## To-do item
Skipping the images, transcribe each record below as it is.

## Data for this exercise
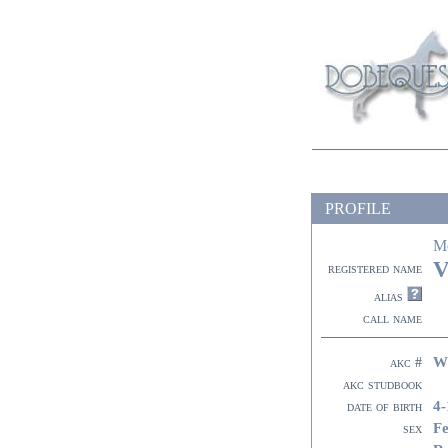
PROFILE
M
V
registered name
alias
call name
W
akc #
akc studbook
4-
date of birth
F
sex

## Task output
PROFILE
M
V
registered name
alias
call name
W
akc #
akc studbook
4-
date of birth
F
sex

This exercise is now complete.